Structured pose outputs
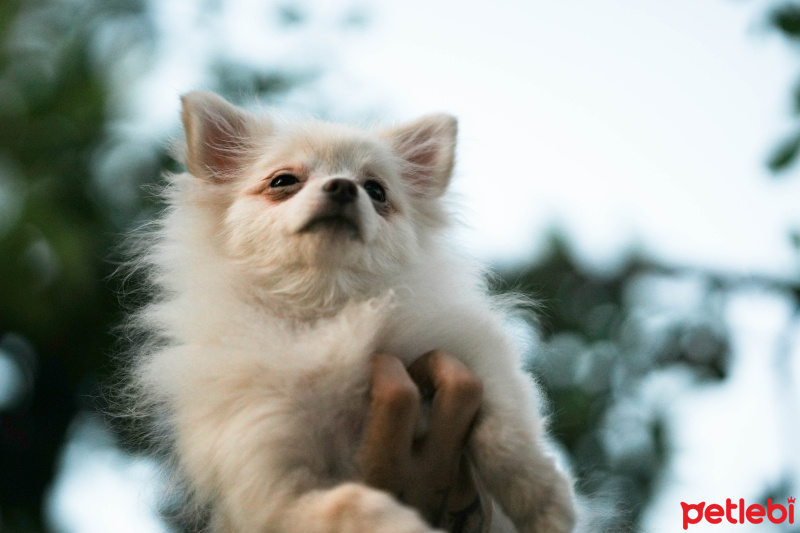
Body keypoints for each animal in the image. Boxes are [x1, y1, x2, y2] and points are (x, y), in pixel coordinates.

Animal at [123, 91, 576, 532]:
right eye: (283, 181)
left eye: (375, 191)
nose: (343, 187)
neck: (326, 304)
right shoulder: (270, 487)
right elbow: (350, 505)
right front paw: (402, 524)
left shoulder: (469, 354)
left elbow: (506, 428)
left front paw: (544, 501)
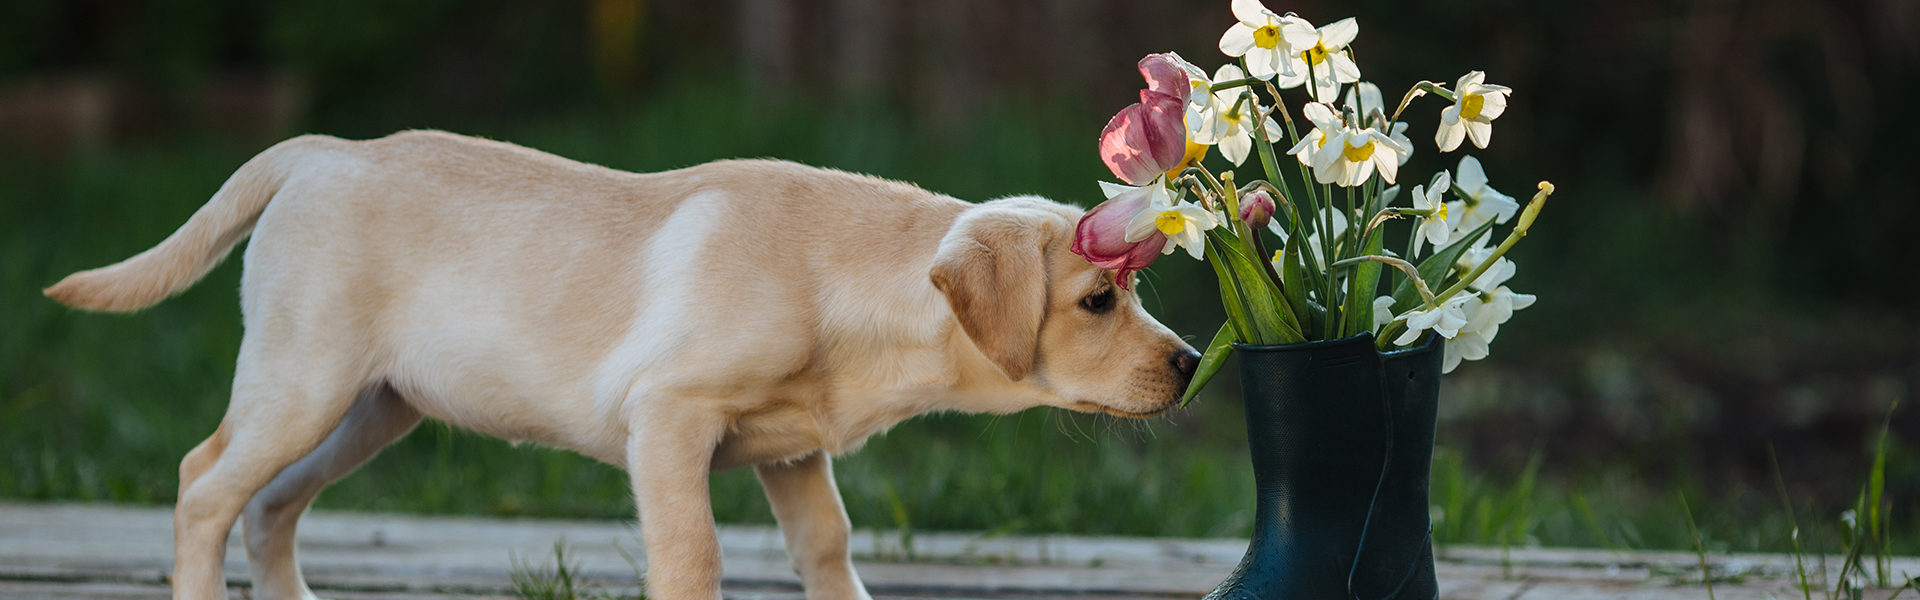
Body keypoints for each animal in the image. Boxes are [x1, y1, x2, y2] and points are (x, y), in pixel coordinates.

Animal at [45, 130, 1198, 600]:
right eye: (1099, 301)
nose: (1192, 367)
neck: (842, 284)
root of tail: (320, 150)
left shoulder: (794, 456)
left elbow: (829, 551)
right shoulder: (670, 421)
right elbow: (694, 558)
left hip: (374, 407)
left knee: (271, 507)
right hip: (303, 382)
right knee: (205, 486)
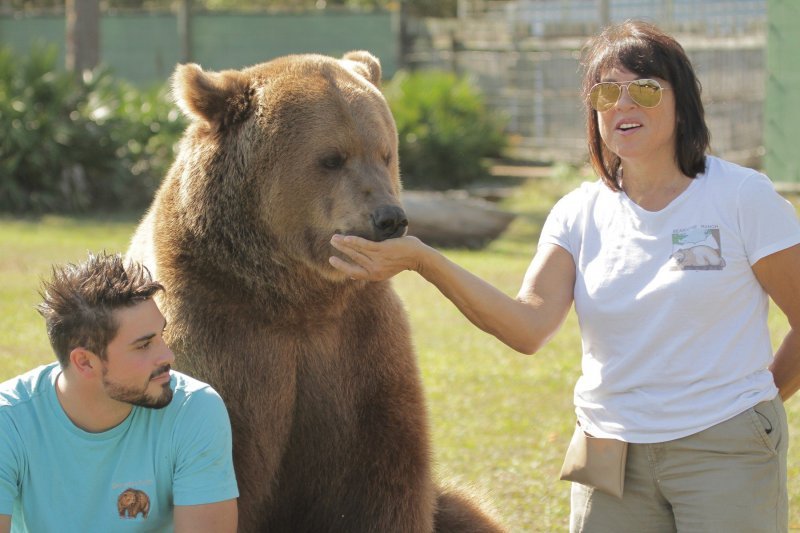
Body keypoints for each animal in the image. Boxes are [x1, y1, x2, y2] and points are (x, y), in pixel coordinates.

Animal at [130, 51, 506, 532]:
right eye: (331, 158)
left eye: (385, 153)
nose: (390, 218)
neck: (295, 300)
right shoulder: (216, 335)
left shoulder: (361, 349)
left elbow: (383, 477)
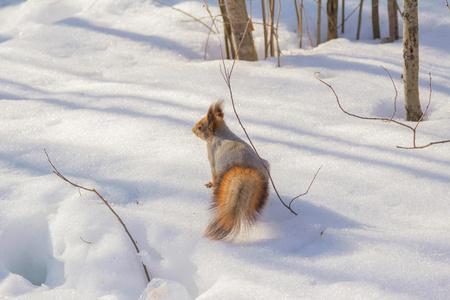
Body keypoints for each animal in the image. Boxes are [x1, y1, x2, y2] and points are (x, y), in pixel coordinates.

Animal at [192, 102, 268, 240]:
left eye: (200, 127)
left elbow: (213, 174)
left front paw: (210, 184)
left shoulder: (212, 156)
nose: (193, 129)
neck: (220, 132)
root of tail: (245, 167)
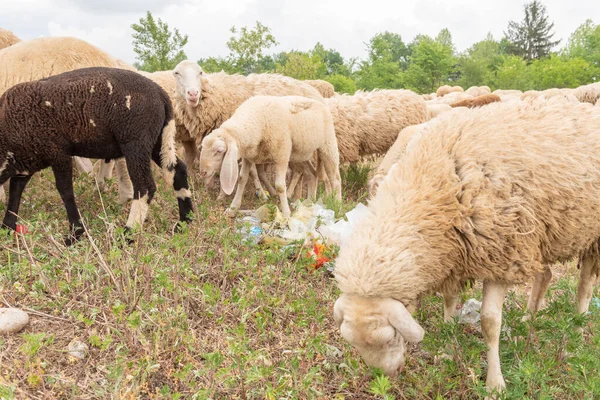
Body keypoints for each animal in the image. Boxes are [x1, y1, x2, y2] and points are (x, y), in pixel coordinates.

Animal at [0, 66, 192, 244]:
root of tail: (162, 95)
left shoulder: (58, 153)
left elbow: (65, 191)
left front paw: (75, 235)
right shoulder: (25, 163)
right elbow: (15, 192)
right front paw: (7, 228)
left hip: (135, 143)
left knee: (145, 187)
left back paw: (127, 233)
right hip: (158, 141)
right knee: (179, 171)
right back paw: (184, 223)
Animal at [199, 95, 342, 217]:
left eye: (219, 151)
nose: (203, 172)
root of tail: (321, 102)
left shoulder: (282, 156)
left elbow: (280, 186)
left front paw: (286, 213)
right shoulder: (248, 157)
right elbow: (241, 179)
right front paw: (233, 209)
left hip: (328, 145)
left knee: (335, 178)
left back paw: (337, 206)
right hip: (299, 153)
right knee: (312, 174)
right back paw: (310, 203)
--
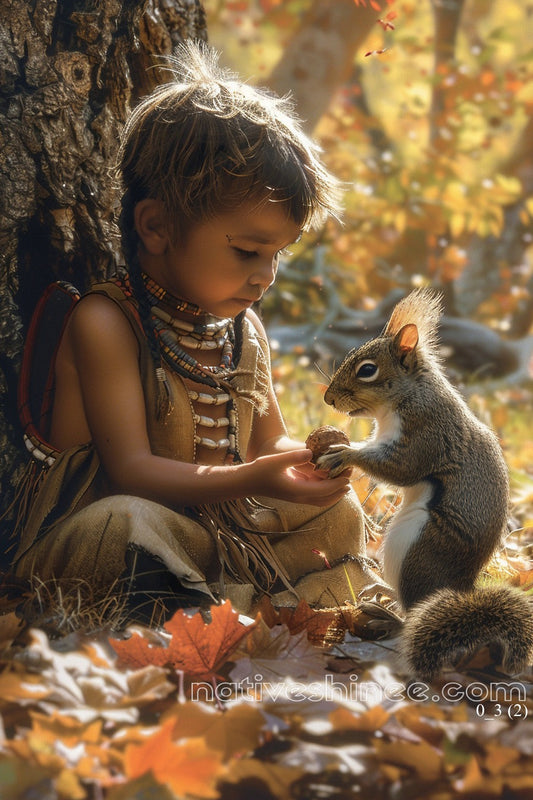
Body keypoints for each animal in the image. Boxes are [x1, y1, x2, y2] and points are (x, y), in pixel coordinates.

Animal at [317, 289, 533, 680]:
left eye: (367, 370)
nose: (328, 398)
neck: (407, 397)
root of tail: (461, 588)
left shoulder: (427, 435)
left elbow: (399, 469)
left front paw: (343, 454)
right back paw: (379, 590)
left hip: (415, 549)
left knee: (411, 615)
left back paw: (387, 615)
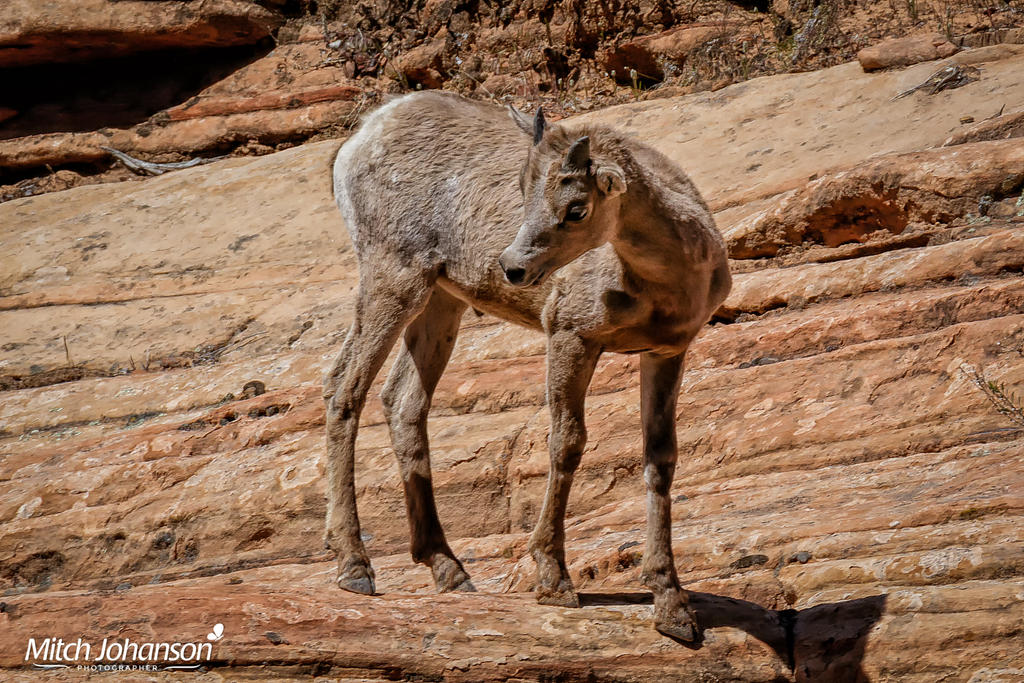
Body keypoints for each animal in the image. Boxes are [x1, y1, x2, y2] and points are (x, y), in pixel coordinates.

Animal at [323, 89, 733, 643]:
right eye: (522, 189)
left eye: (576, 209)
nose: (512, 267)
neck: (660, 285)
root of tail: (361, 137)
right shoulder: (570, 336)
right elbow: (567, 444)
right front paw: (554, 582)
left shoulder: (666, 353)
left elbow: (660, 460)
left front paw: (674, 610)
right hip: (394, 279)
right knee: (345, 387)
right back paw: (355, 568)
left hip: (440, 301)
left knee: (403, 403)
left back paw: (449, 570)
* * *
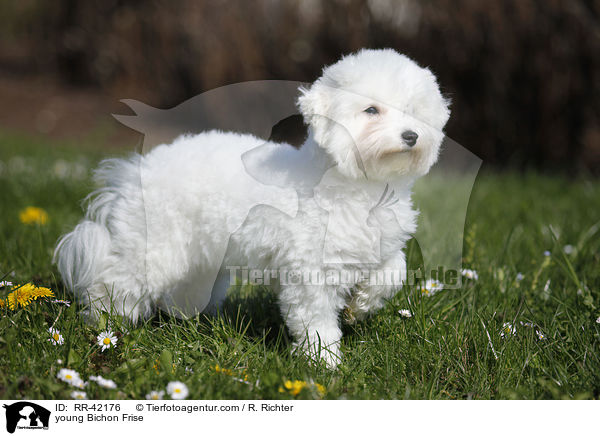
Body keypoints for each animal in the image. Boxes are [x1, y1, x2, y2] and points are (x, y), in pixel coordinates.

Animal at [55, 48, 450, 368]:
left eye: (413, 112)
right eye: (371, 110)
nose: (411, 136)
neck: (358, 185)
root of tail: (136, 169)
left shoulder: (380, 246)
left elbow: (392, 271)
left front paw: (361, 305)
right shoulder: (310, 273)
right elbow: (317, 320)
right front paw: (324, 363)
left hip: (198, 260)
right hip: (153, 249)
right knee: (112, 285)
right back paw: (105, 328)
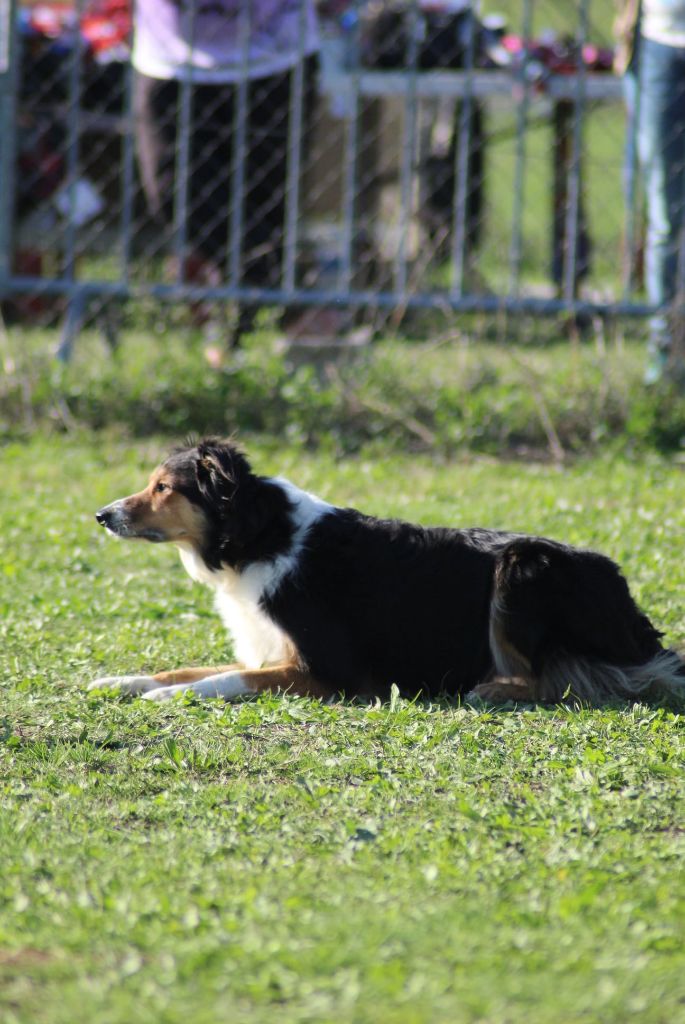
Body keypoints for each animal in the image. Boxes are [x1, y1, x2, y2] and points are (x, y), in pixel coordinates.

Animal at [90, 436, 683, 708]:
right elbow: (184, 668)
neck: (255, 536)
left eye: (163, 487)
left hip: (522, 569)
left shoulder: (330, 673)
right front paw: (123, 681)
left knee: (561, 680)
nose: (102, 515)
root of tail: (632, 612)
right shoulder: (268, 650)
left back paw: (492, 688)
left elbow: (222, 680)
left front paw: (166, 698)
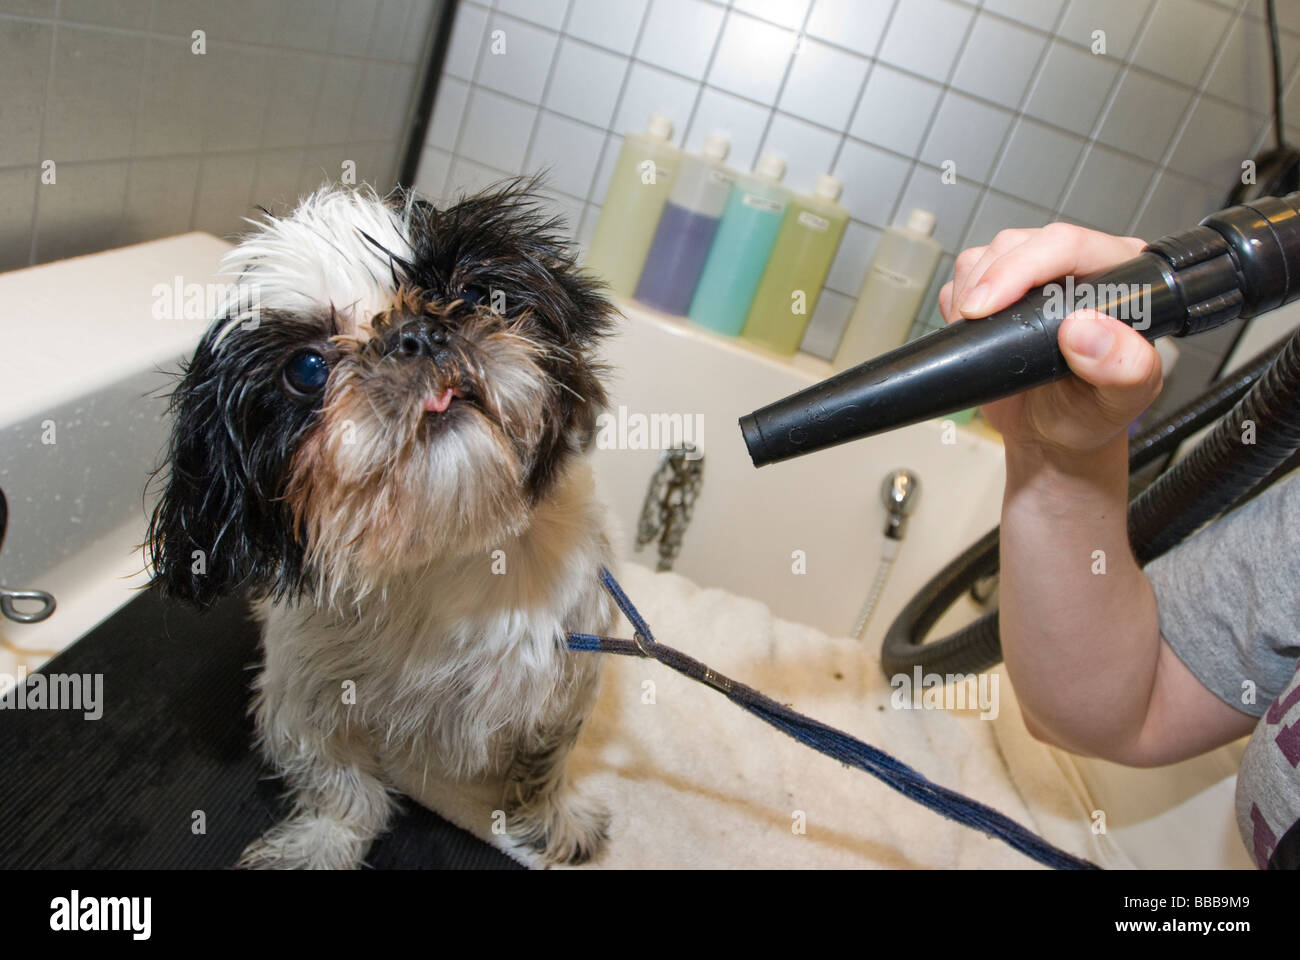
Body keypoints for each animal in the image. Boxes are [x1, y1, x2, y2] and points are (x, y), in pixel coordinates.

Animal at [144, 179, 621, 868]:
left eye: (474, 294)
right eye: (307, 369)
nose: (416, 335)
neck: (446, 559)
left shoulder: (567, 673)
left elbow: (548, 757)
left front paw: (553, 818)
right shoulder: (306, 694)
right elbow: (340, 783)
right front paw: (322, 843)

> **Task to complete**:
Go through the records and show every line with the string "neck" in it.

> **Output of the task**:
neck: (326, 304)
neck: (842, 284)
neck: (295, 300)
neck: (220, 132)
neck: (407, 397)
neck: (660, 285)
neck: (358, 185)
neck: (255, 536)
neck: (446, 559)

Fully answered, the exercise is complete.